Людмила Макарова с ее искрящейся, оптимистичной женственностью: Елена в горьковских «Мещанах», сваха Ханума в старой комедии А. Цагарели. Макарова – поборница неиссякаемого, щедрого жизнелюбия. Это качество высокое и человечное. У Макаровой какая-то особая способность становиться объединяющим началом театрального зрелища, даже сюжета спектакля. Страсть к объединению в полной мере становится основой характера Ханумы, сыгранной Макаровой. Сыграв в возрасте, далеком от возраста ее героини, роль в простодушной мелодраме «Кошки-мышки» – ту же, что уже в другом своем возрасте, соответствующем возрасту героини, сыграла относительно недавно в Ярославле Н. Терентьева, – Макарова убеждала в возможности быть талантливой и обаятельной даже перед лицом надвигающейся старости.
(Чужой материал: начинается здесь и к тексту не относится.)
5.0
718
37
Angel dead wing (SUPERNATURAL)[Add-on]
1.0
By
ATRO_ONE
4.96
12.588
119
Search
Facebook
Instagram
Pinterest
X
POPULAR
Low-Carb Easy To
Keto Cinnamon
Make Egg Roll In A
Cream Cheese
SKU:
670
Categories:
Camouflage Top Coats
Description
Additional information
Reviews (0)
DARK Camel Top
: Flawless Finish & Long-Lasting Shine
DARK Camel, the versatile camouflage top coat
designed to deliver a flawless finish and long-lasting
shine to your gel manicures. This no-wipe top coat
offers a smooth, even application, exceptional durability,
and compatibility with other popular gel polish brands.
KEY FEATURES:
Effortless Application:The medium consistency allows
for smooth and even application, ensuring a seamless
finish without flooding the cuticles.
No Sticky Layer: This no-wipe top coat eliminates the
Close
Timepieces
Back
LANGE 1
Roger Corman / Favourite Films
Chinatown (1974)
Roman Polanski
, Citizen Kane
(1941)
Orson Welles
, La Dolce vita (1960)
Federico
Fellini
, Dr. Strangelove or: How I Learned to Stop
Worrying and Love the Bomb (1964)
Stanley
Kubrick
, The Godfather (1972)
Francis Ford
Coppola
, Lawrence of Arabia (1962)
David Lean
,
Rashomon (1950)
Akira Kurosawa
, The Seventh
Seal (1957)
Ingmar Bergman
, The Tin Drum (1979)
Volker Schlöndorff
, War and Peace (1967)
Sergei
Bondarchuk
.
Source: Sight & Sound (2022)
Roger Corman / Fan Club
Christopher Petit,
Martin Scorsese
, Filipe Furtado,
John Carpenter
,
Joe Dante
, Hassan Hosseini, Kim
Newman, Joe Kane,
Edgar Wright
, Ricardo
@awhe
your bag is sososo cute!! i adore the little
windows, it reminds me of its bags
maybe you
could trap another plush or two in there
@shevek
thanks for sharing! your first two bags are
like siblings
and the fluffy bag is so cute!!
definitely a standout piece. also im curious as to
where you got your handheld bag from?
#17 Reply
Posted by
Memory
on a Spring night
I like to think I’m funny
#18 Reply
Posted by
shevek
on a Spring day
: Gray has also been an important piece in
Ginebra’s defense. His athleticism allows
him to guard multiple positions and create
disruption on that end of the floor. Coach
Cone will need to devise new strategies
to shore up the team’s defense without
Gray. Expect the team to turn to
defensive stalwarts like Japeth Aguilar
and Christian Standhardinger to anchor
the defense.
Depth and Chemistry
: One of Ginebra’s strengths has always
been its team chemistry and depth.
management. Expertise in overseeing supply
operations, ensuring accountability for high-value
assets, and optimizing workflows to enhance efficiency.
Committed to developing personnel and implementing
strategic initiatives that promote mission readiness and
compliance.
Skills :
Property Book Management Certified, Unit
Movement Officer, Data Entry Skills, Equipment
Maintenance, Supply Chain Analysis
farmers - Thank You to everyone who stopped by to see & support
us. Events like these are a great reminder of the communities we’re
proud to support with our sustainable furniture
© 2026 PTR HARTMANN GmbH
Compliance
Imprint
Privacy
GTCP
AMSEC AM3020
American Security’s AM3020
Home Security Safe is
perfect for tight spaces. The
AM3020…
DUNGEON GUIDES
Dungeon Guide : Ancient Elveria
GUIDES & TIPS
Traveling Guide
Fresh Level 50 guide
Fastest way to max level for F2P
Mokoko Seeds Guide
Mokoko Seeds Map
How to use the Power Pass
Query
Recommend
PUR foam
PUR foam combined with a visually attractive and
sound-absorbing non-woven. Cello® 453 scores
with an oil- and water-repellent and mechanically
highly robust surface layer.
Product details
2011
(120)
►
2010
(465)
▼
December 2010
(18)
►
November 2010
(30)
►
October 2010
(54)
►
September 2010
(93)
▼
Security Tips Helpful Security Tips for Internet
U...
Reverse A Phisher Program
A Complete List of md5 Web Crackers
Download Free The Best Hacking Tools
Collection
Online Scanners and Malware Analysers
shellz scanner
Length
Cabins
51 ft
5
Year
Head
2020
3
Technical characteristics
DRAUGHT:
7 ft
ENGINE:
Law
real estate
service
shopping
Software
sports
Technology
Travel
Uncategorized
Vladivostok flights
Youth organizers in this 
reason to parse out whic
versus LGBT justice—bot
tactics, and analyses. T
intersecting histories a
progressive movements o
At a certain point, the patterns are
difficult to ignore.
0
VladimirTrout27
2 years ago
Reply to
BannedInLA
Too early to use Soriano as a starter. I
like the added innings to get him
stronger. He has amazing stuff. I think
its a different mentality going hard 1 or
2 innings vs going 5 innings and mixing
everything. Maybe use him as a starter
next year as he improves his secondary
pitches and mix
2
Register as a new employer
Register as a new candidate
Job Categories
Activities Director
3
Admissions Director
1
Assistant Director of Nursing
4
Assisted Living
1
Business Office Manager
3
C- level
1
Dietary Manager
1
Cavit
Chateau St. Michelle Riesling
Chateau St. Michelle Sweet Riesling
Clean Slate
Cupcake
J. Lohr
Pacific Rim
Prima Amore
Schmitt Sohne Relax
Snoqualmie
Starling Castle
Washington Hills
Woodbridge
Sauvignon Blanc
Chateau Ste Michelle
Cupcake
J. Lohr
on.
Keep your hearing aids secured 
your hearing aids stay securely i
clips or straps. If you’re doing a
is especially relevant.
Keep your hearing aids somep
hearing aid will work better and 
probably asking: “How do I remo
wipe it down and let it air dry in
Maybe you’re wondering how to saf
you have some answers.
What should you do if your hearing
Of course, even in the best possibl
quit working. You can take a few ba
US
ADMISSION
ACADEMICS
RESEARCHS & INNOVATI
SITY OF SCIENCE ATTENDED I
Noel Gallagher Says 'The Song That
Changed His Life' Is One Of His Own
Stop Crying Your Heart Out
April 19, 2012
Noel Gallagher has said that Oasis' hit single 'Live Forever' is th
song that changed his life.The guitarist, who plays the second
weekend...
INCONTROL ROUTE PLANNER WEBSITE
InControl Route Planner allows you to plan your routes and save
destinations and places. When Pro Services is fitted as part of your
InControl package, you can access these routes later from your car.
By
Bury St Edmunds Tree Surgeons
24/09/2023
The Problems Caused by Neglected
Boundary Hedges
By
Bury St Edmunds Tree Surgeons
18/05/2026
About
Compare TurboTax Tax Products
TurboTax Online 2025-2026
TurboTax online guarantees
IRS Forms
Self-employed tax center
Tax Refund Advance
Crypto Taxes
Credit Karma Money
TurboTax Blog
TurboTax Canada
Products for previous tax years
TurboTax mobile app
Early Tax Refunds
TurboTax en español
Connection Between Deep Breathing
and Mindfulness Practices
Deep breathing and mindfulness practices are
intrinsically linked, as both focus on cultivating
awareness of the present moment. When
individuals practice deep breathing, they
Эмилия Попова – актриса, обладавшая необычным сочетанием ранимой женственной и резкой гротесковой манеры сценического существования. Это была и героиня сатирической комедии В. Шукшина «Энергичные люди», спекулянтка (в советское время – почти диагноз), простодушная хамка; драматически одинокая, беззащитная и грубая Матьяна в «Мещанах»; решительная и нежная, заботливая и резкая Мадлена Бежар в булгаковском «Мольере»; совсем особый персонаж – прелестная и равнодушная Наталья Петровна в телевизионной версии тургеневского «Месяца в деревне». Женщины-открытия и женщины-загадки. И – старухи. Интеллигентная, почти бесплотная Мария Львовна Полежаева («Беспокойная старость» Л. Рахманова) и безумная, жалкая и взрывоопасная Фаншия Дорси («Игра в джин» Д. – Л. Кобурна).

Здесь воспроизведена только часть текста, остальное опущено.